CDK L2/L3 constructs (e.g. `lambda.Function`, `stepfunctions.StateMachine`) create IAM roles internally. Use `PermissionsBoundary` at the Stack or Stage level to automatically apply the boundary to ALL roles and users created within that scope:

TypeScript:

```typescript
import { App, Stack, PermissionsBoundary } from 'aws-cdk-lib';

const app = new App();

// Apply to an entire Stage (recommended)
const prodStage = new Stage(app, 'Prod', {
  permissionsBoundary: PermissionsBoundary.fromName('PlatformPermissionBoundaryPolicy'),
});

// Or apply to a single Stack
const stack = new Stack(app, 'MyStack', {
  permissionsBoundary: PermissionsBoundary.fromName('PlatformPermissionBoundaryPolicy'),
});
```

Python:

```python
from aws_cdk import App, Stack, Stage, PermissionsBoundary

app = App()

# Apply to an entire Stage (recommended)
prod_stage = Stage(app, "Prod",
    permissions_boundary=PermissionsBoundary.from_name("PlatformPermissionBoundaryPolicy"),
)

# Or apply to a single Stack
stack = Stack(app, "MyStack",
    permissions_boundary=PermissionsBoundary.from_name("PlatformPermissionBoundaryPolicy"),
)
```

`PermissionsBoundary.fromName(name)` builds the full ARN using the stack's account. Use `PermissionsBoundary.fromArn(arn)` if you need to specify the full ARN explicitly. The ARN supports placeholders: `${AWS::Partition}`, `${AWS::Region}`, `${AWS::AccountId}`, `${Qualifier}`.

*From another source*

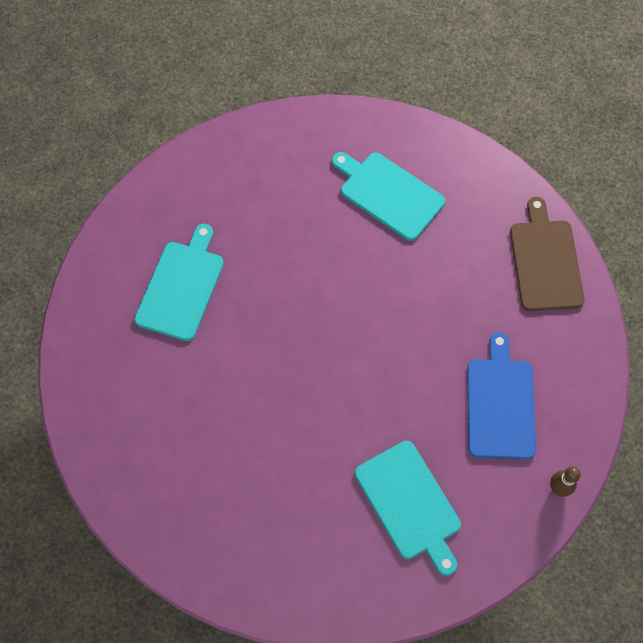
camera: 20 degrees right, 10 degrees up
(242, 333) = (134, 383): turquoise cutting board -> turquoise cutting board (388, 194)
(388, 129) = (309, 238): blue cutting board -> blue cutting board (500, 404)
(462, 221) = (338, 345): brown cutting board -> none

### Terraform — No Provider-Level Equivalent

Terraform does not have a provider-level setting to auto-apply permission boundaries. Every `aws_iam_role` and `aws_iam_user` resource must explicitly include `permissions_boundary`. Use a shared Terraform module to enforce this consistently:

```hcl
# modules/iam-role/main.tf
variable "name" { type = string }
variable "assume_role_policy" { type = string }
variable "permissions_boundary_arn" {
  type    = string
  default = null
}

data "aws_caller_identity" "current" {}

locals {
  boundary = coalesce(
    var.permissions_boundary_arn,
    "arn:aws:iam::${data.aws_caller_identity.current.account_id}:policy/PlatformPermissionBoundaryPolicy"
  )
}

resource "aws_iam_role" "this" {
  name                 = var.name
  assume_role_policy   = var.assume_role_policy
  permissions_boundary = local.boundary
}
```

Alternatively, use an OPA/Sentinel policy or a `tflint` rule to detect any `aws_iam_role` missing `permissions_boundary`.

## Common Mistakes to Catch

- IAM role or user created without any `PermissionsBoundary` / `permissions_boundary`
- Boundary ARN with a hardcoded account ID instead of a dynamic reference
- SAM template with `AWS::Serverless::Function` but no `PermissionsBoundary` in `Globals` or on the resource itself
- CDK stack creating L2/L3 constructs (e.g. `lambda.Function`) without `permissionsBoundary` set on the Stack or Stage
- Terraform module creating `aws_iam_role` without `permissions_boundary`

Conclusion

The example skill helps agents discover how to utilize permission boundaries when they are writing infrastructure code that creates or modifies IAM roles. This skill is focused on permissions boundary implementation across IaC tools. You can modify the policy naming to match your setup. You can also simplify to only include examples for the IaC tools within your organization. You can also extend the skill to include other patterns in the the organization such as resource naming conventions and required tagging strategy.